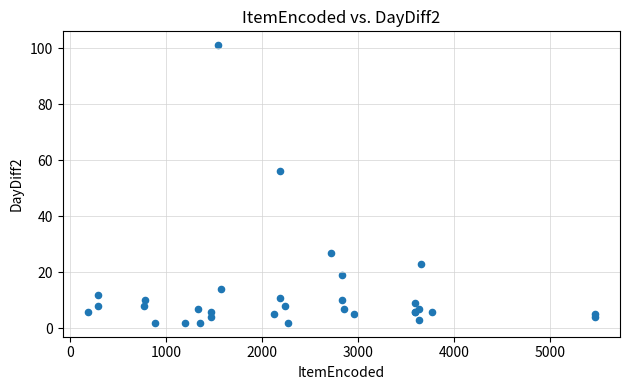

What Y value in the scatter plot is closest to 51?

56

...

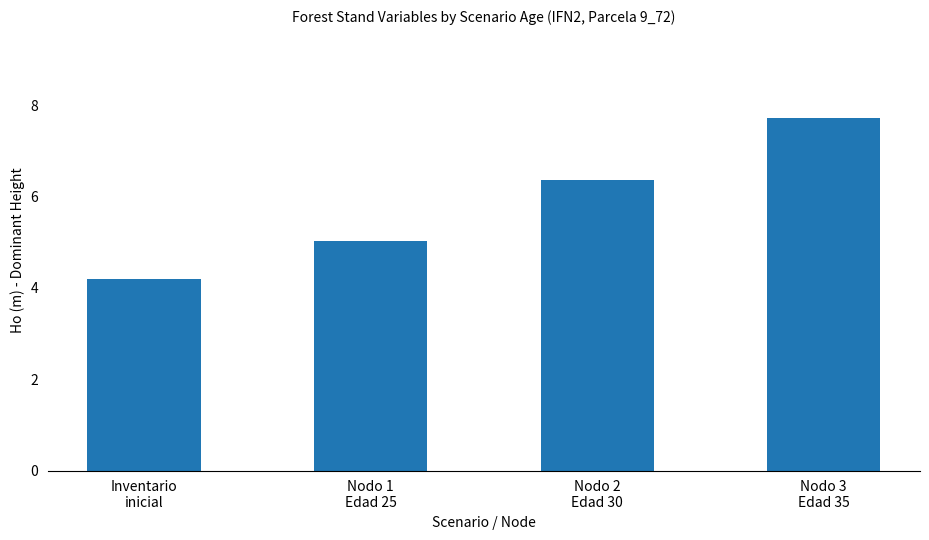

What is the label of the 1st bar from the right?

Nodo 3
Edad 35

Task to carry out
Count the lines above that contain the string "What", treating uppercase and lowercase as different, and give only the number.

Result below
2